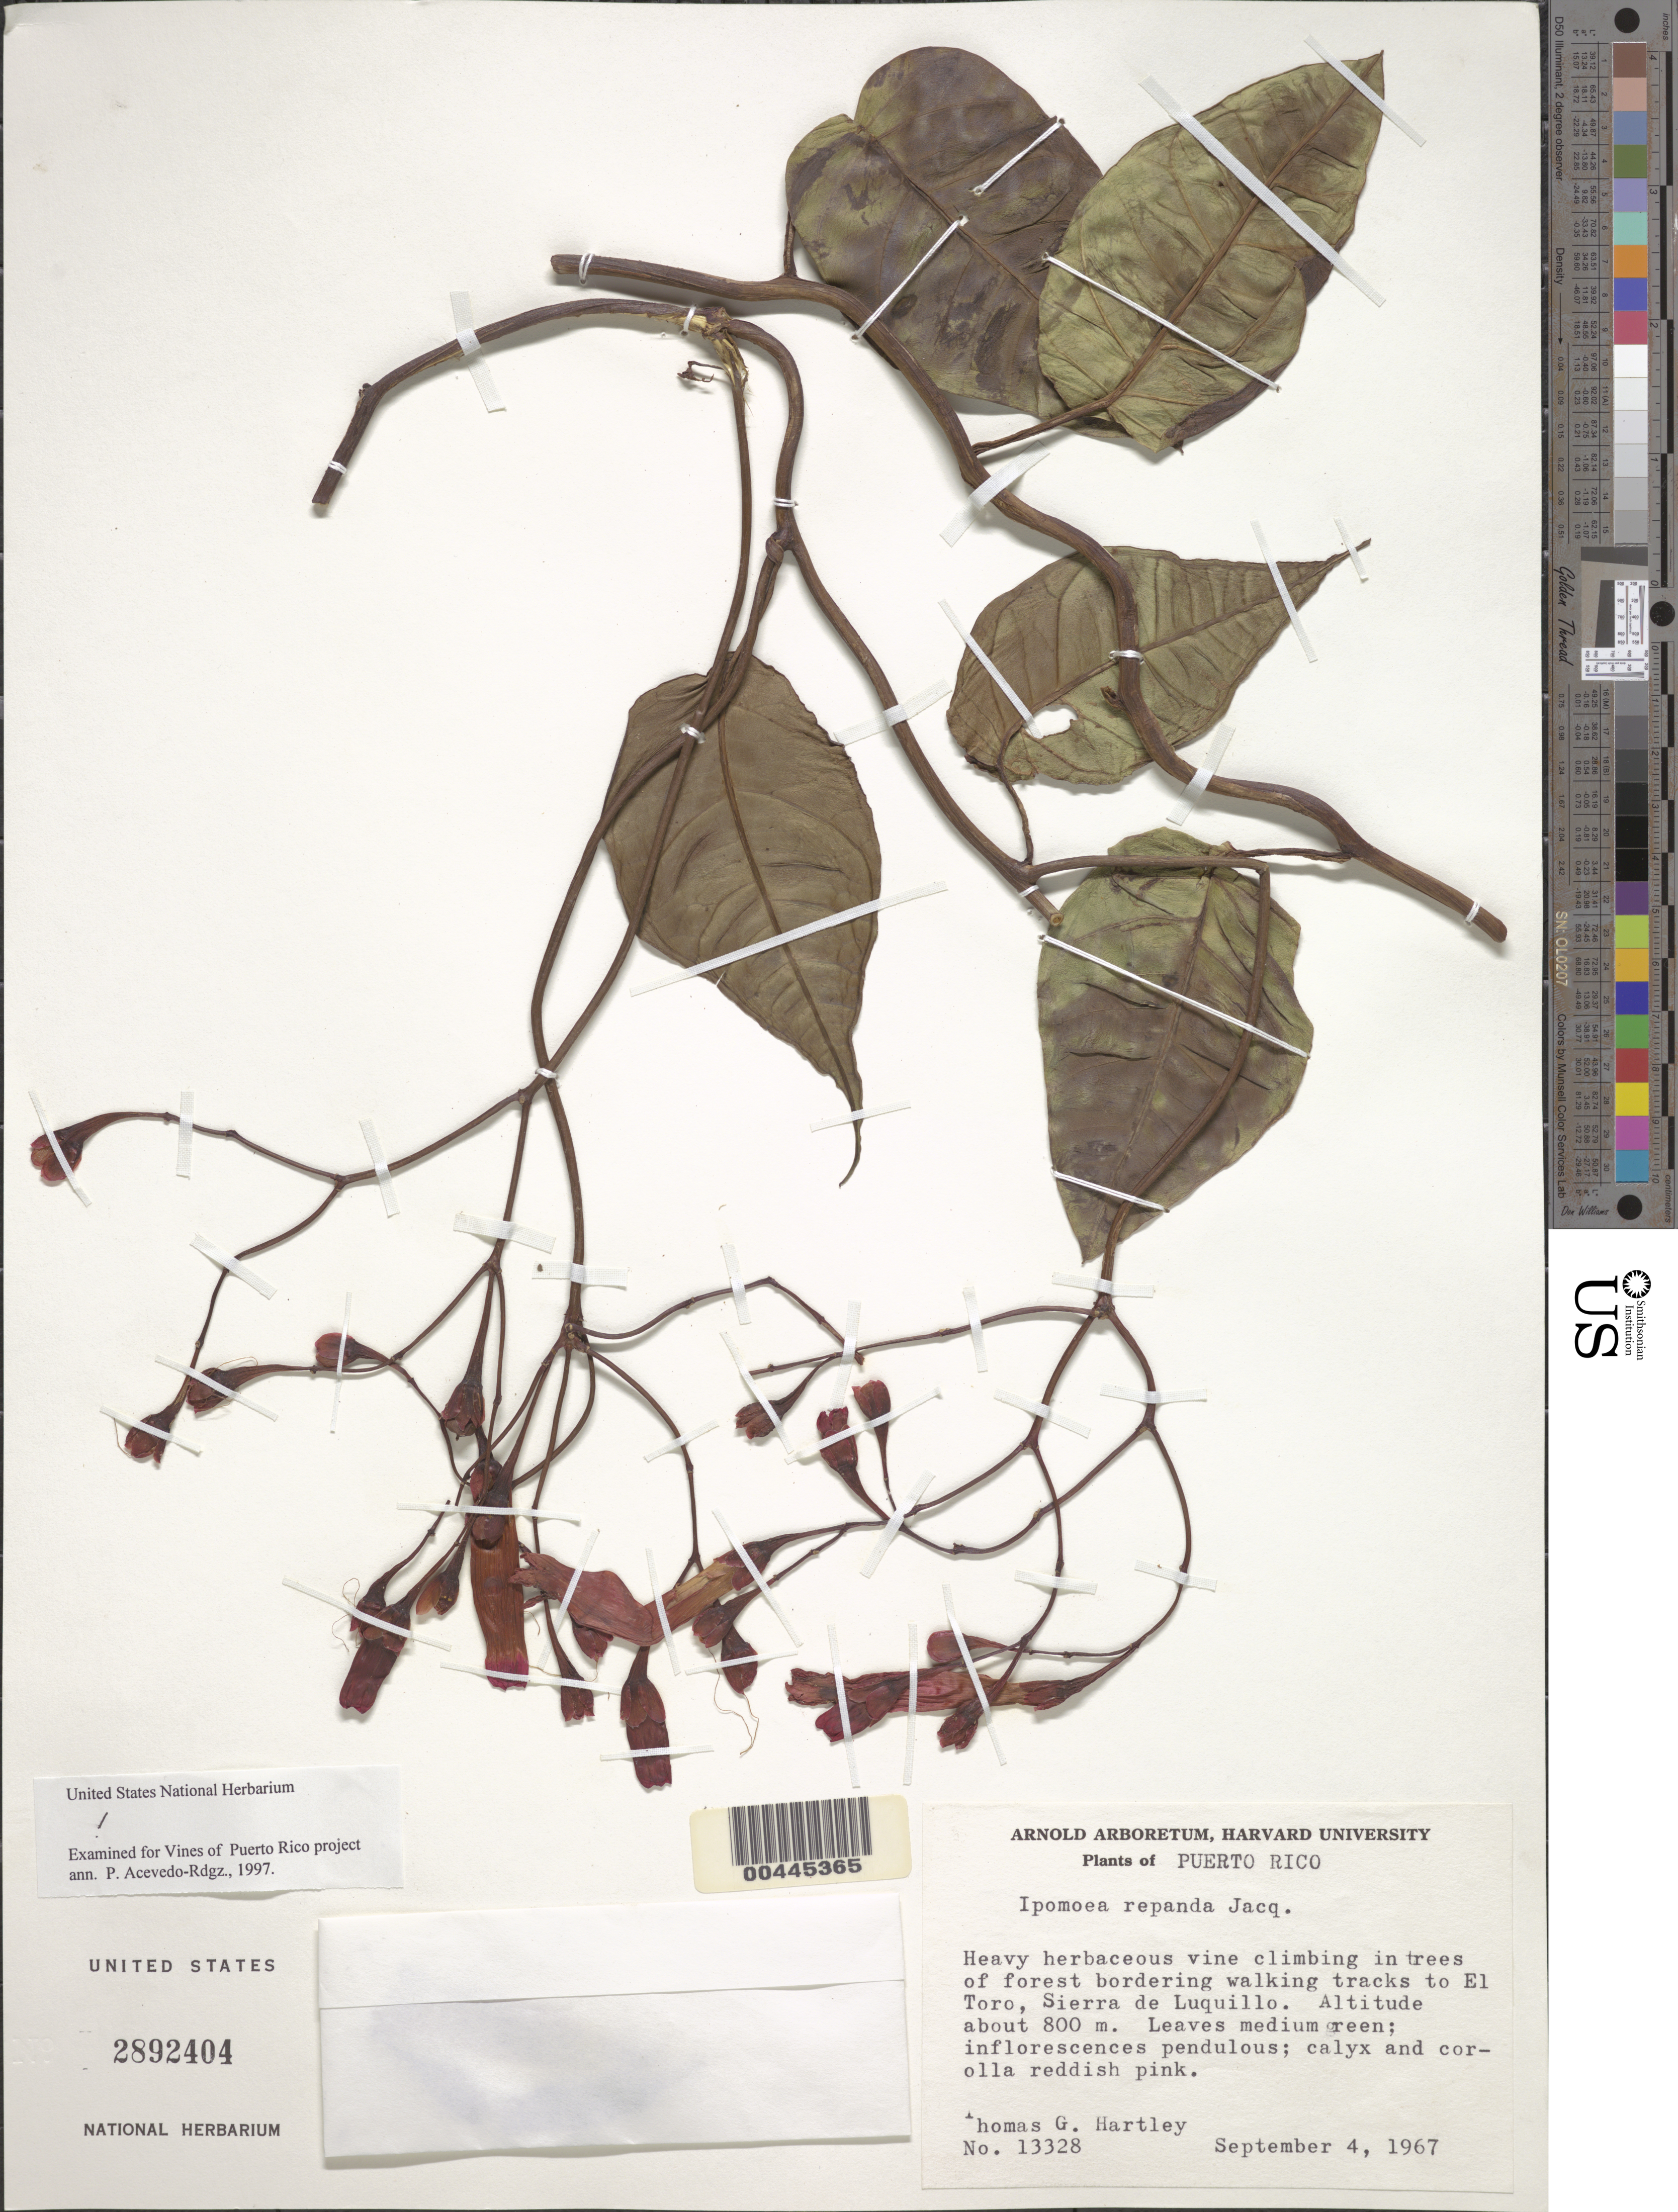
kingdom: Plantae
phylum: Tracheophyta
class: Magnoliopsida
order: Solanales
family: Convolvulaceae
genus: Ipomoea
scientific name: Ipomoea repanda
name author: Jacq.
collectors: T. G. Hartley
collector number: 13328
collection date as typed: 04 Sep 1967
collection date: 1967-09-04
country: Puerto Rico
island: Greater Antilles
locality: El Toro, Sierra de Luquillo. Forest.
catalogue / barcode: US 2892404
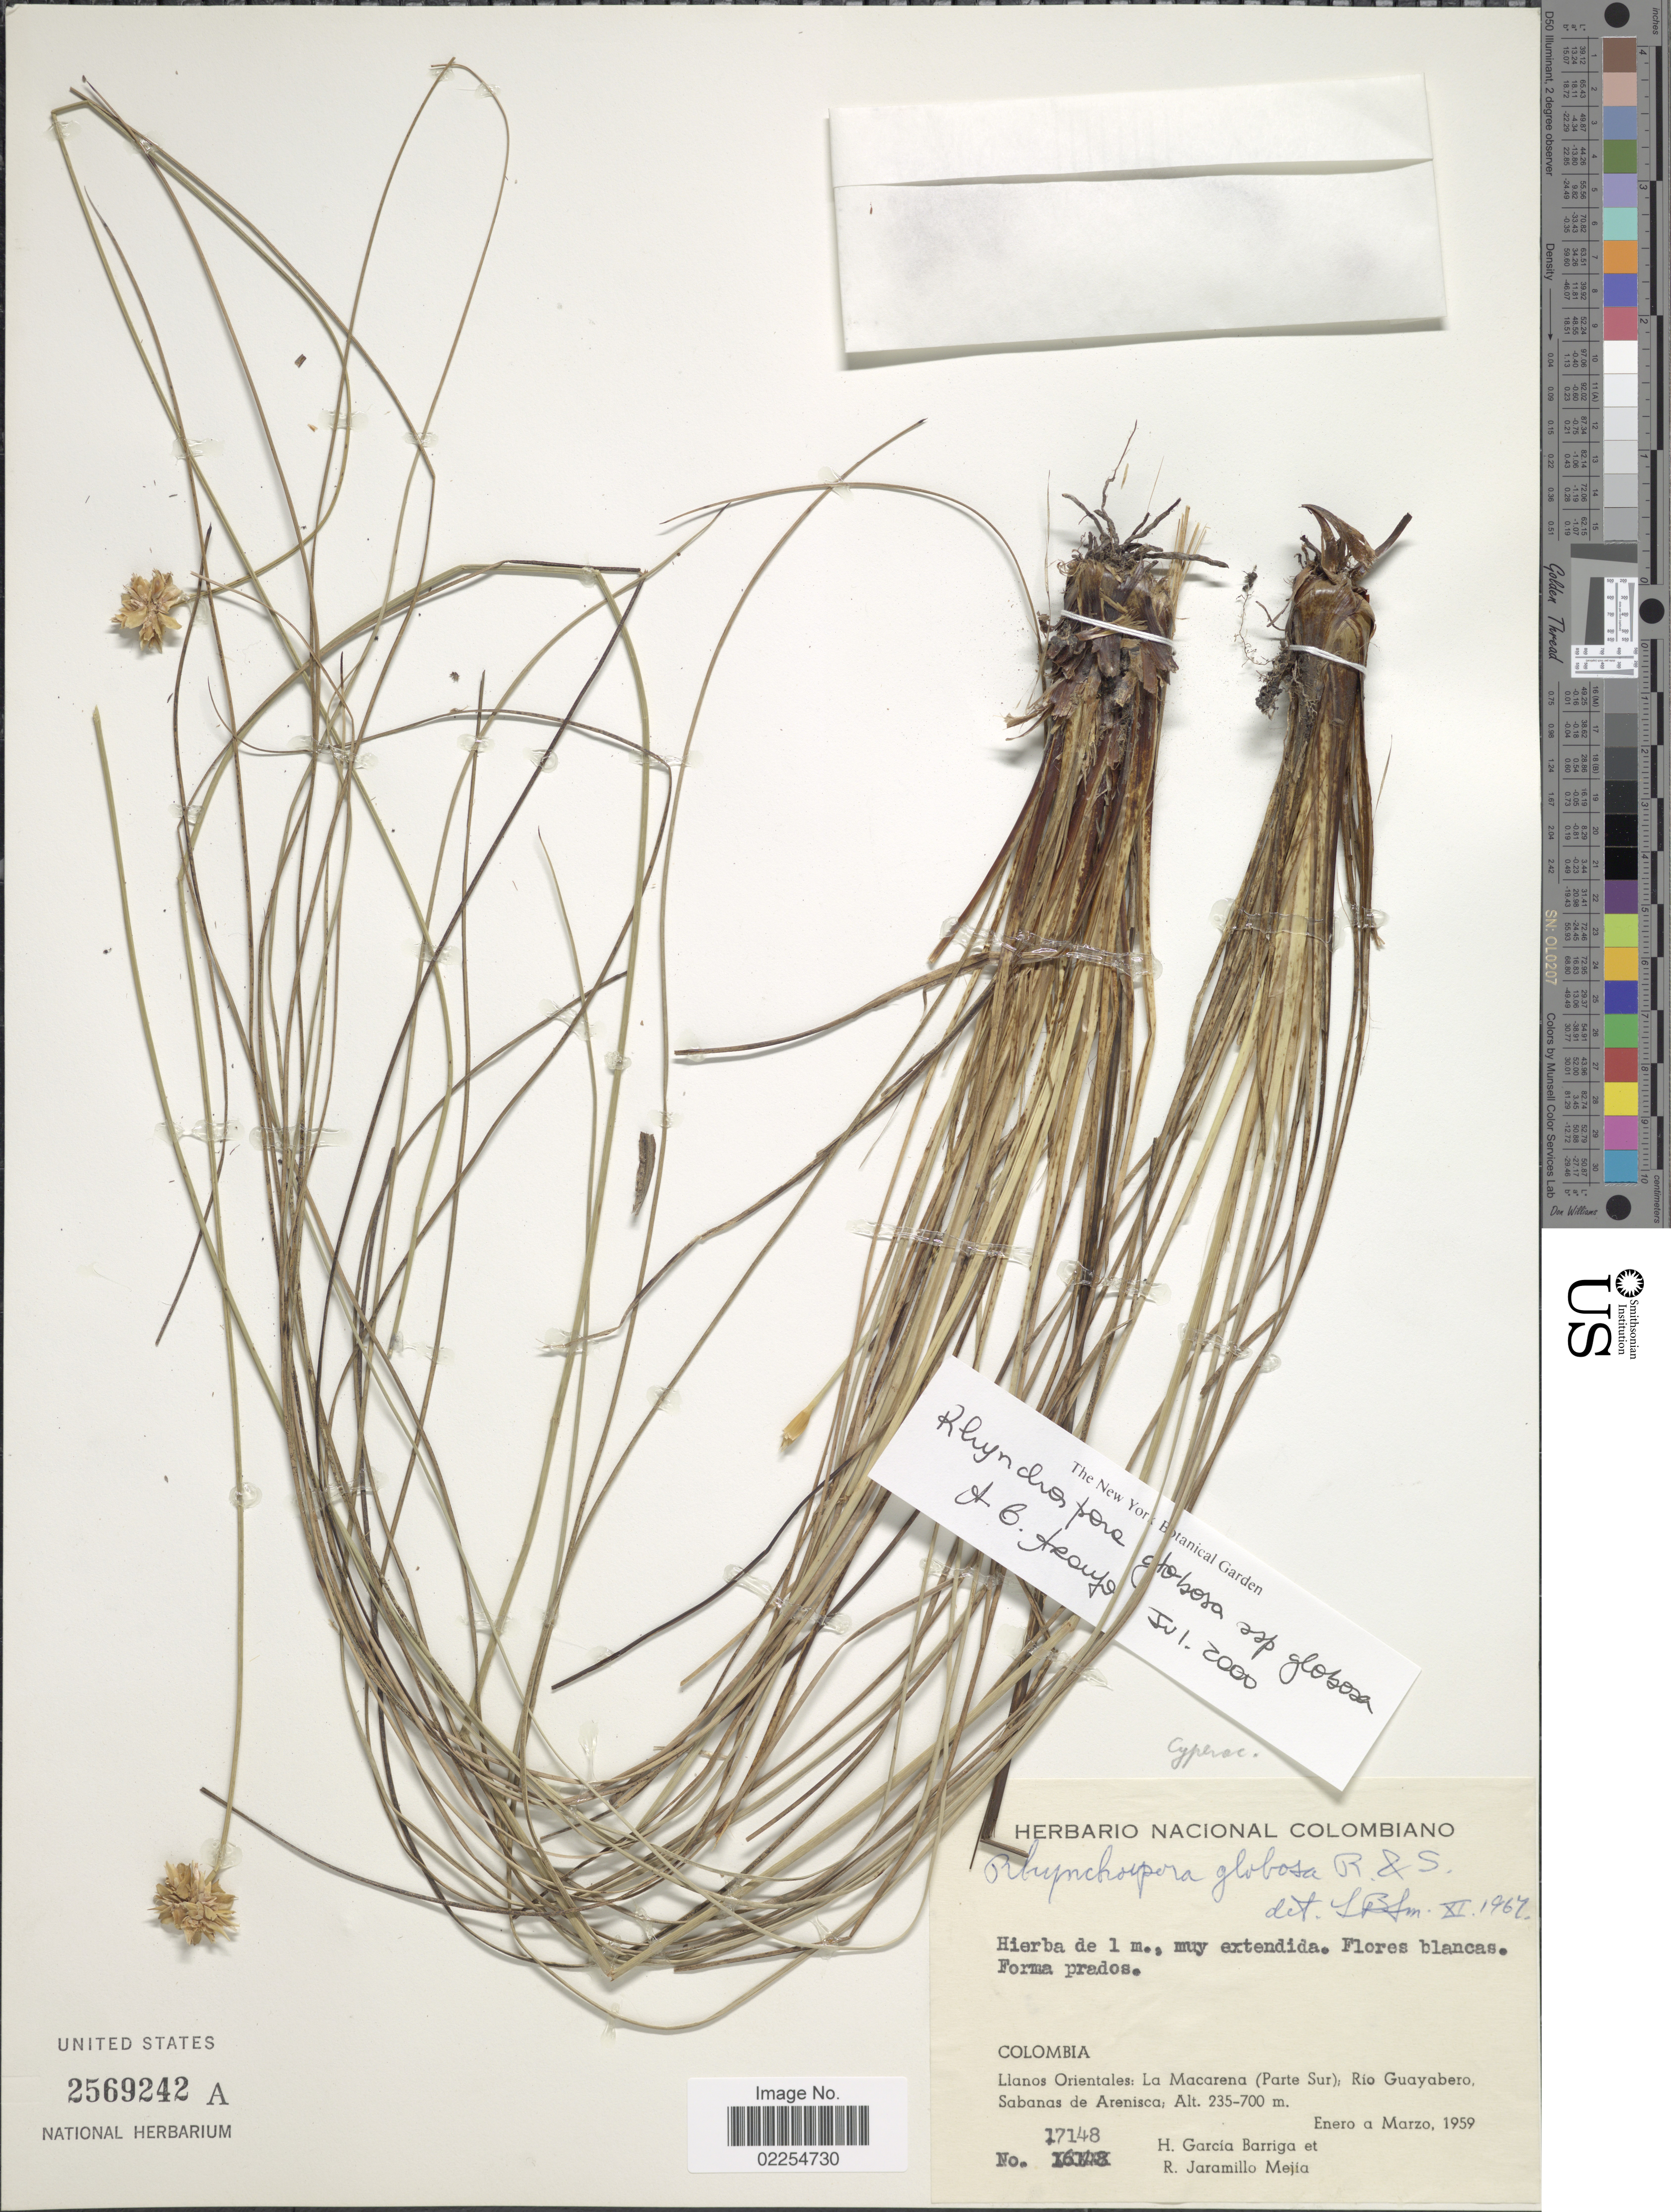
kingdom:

## Exercise
Extract every line above that contains the string "date", and copy each one in full.

## Finished exercise
collection date as typed: 04 Sep 1967
collection date: 1967-09-04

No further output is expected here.